- Born: 1908
- Died: 1991 (aged 82–83)
- Education: University of Nebraska Princeton University
- Occupation: Mathematician
- Known for: Game theory, Prisoner's dilemma

= Merrill M. Flood =

American mathematician (1908-1991)

Merrill Meeks Flood (1908 – 1991) was an American mathematician, notable for developing, with Melvin Dresher, the basis of the game theoretical Prisoner's dilemma model of cooperation and conflict while being at RAND in 1950 (Albert W. Tucker gave the game its prison-sentence interpretation, and thus the name by which it is known today).

== Biography ==
Flood received an MA in mathematics at the University of Nebraska, and a PhD at Princeton University in 1935 under the supervision of Joseph Wedderburn, for the dissertation Division by Non-singular Matric Polynomials.

In the 1930s he started working at Princeton University, and after the War he worked at the Rand Corporation, Columbia University, the University of Michigan and the University of California.

Flood was one of the founding members of TIMS and became its second President in 1955. By the end of the 1950s, he was among the first members of the Society for General Systems Research. In 1961, he was elected President of the Operations Research Society of America (ORSA), and from 1962 to 1965 he served as Vice President of the Institute of Industrial Engineers. In 1983 he was awarded ORSA's George E. Kimball Medal.

He was elected to the 2002 class of Fellows of the Institute for Operations Research and the Management Sciences.

* Actions to take *
- 1) In the Merrill M. Flood biography, who supervised Flood's PhD at Princeton?
- 2) Extend the Merrill M. Flood biography past its final sentence.
The data after this is unrelated to the Merrill M. Flood biography.

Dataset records
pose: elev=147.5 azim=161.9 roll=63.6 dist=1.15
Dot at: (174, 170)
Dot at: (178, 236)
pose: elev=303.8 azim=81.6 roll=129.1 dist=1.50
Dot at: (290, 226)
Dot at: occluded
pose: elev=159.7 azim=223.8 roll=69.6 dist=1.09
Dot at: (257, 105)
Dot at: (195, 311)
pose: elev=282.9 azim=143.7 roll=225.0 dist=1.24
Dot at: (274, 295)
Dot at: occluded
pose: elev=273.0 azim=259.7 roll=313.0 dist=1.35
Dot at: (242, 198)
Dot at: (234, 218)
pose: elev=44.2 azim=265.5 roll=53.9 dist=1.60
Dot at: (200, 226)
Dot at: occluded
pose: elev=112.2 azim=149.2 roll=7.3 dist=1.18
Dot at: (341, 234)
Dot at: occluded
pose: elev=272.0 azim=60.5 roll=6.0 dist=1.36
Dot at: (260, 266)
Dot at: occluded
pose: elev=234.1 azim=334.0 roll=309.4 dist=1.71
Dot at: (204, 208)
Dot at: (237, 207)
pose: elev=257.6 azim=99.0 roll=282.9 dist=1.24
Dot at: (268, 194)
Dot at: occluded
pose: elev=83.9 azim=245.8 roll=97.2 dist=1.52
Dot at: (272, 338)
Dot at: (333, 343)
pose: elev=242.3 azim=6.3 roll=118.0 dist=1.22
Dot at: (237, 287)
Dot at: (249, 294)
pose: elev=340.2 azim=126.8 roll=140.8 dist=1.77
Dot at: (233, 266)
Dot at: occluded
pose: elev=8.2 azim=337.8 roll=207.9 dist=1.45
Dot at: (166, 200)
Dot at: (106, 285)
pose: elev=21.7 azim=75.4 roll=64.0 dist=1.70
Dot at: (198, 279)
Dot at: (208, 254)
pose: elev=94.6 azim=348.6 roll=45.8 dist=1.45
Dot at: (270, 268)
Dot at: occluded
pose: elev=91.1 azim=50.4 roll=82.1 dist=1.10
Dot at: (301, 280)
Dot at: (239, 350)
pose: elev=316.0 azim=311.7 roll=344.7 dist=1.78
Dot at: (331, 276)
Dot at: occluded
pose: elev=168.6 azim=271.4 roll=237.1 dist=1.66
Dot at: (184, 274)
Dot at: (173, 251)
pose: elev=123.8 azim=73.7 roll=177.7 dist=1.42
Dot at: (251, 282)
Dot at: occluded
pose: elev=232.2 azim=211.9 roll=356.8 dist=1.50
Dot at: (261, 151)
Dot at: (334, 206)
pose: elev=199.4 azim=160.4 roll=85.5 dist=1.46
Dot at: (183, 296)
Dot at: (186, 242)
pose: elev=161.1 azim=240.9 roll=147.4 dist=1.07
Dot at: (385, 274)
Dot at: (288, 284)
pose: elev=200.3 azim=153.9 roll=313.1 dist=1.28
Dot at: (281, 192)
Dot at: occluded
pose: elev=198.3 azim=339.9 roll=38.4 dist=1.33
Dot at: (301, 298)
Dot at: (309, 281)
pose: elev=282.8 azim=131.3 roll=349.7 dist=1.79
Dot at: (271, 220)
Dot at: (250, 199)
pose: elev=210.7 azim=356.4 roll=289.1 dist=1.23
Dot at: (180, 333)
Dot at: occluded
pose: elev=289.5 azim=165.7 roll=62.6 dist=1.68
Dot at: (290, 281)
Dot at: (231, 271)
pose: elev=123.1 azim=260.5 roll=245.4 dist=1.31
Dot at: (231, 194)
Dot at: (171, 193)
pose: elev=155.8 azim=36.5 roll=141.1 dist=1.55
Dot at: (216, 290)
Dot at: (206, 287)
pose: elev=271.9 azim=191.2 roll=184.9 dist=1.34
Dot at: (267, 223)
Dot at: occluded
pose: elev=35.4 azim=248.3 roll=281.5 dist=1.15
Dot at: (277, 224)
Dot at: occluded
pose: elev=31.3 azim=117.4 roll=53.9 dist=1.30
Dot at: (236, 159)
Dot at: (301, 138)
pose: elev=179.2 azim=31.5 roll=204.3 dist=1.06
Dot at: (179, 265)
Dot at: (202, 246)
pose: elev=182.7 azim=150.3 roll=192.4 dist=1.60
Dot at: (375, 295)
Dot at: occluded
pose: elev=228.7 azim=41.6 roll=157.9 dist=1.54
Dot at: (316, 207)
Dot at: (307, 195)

* Replies *
- 1) Joseph Wedderburn.

- 2)
== Work ==
Flood is considered a pioneer in the field of management science and operations research, who has been able to apply their techniques to problems on many levels of society. According to Xu (2001) "as early as 1936–1946, he applied innovative systems analysis to public problems and developed cost-benefit analysis in the civilian sector and cost effectiveness analysis in the military sector".

=== Traveling salesman problem ===
In the 1940s Flood publicized the name Traveling salesman problem (TSP) within the mathematical community at mass. He publicized the TSP in 1948 by presenting it at the RAND Corporation. According to Flood "when I was struggling with the problem in connecting with a school-bus routing study in New Jersey".

Even more important, as far as common usage goes, Flood himself claimed to have coined the term "software" in the late 1940s.

=== Hitchcock transportation problem ===
Equally at home in his original field of the mathematics of matrices and in the pragmatic trenches of the industrial engineer, his research addressed an array of operations research problems. His 1953 paper on the Hitchcock transportation problem is often cited, but he also published work on the traveling salesman problem, and an algorithm for solving the von Neumann hide and seek problem.

== Publications ==
- 1948, A Game Theoretic Study of the Tactics of Area Defense, RAND Research Memorandum
- 1949, Illustrative example of application of Koopmans' transportation theory to scheduling military tanker fleet, RAND Research Memorandum.
- 1951, A Preference Experiment. RAND Research Paper
- 1951, A Preference Experiment (Series 2, Trial 1).RAND Research Paper
- 1952, A Preference Experiment (Series 2, Trials 2, 3, 4). RAND Research Paper
- 1952, Aerial Bombing Tactics : General Considerations (A World War II Study), RAND Research Memorandum.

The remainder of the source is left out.